Now we come to the present season. Hughes first turned out for the Leaguers on September 16th, at Bramall Lane, a draw being the result of the contest. On September 21st he played right half back at Bolton, but had the misfortune to fall heavily on his wrist, which was fractured. This kept him out of the League eleven until November 9th, when in the same position he helped to rout Notts County.
His appearances with the Seniors, it will be gathered, are becoming more frequent, and we hope to see him become a permanent Leaguers in the near future.
In the summer months Hughes is an enthusiastic baseball player, and for three seasons has assisted the Bankhall P.S.A. team in the Church Baseball League. First base or backstop is his favourite post when fielding, and the pastime keeps him thoroughly fit for the more arduous work of the winter months.
Last year his team won the Championship of the Second Division, the victors receiving handsome silver medals for their achievement. Thus, the year round, Hughes is kept in touch with healthy sport, and there need be no wonder as his always being in the best possible condition.
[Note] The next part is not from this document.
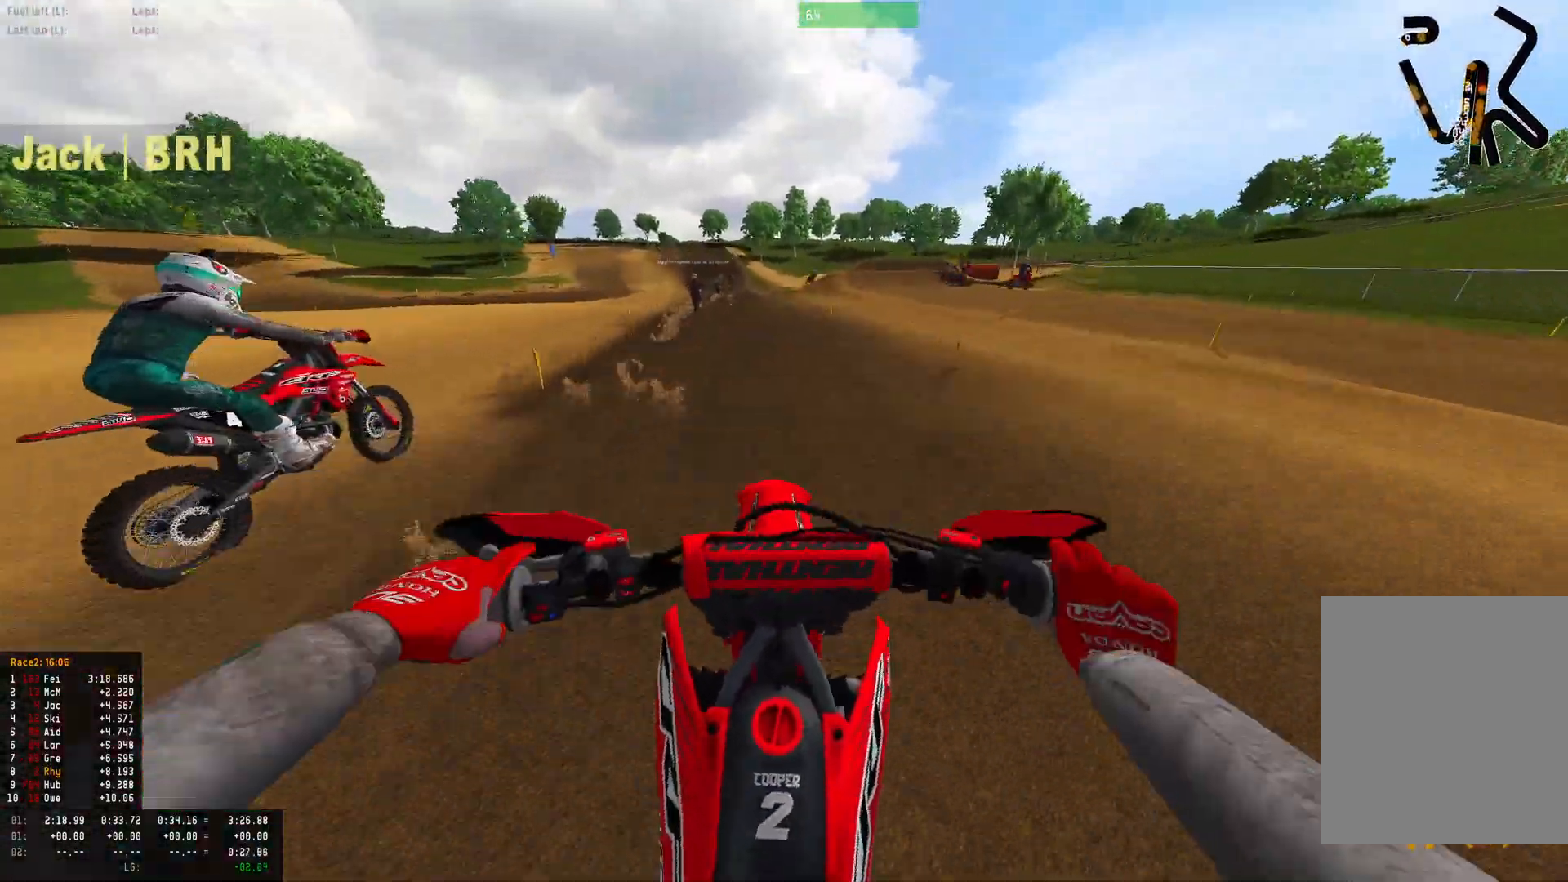
{"buttons": ["R1", "R2"], "left_stick": "up-left", "right_stick": "center", "events": [[367, "CIRCLE", "down"], [367, "R2", "up"], [367, "right_stick", "center"], [433, "R2", "down"], [467, "CIRCLE", "up"]]}
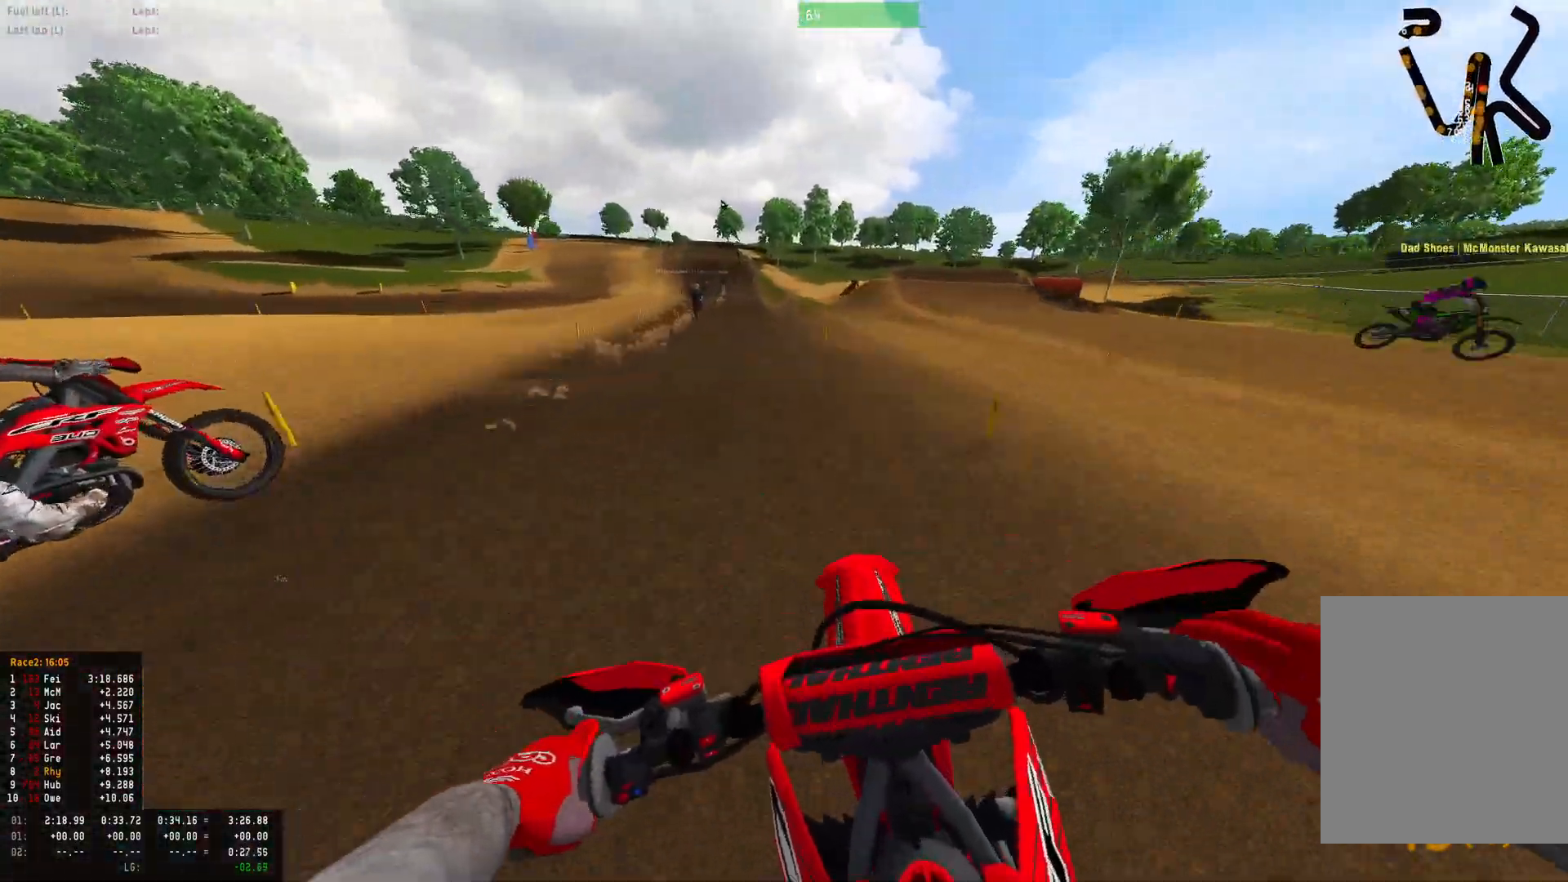
{"buttons": ["R2"], "left_stick": "up-left", "right_stick": "down", "events": [[100, "R1", "up"], [367, "right_stick", "down"]]}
Standing 5ft. 9in., and weighing 12st. 4lbs., he is physically well adapted for a footballer, and this should serve him in good stead. He only requires wider experience in first class football to broaden his ideas and increase his ability to baffle more by skill and deft footwork, than by sheer vital force. There are possibilities about this player, which we hope will develop into realities both for the benefit of himself and his club.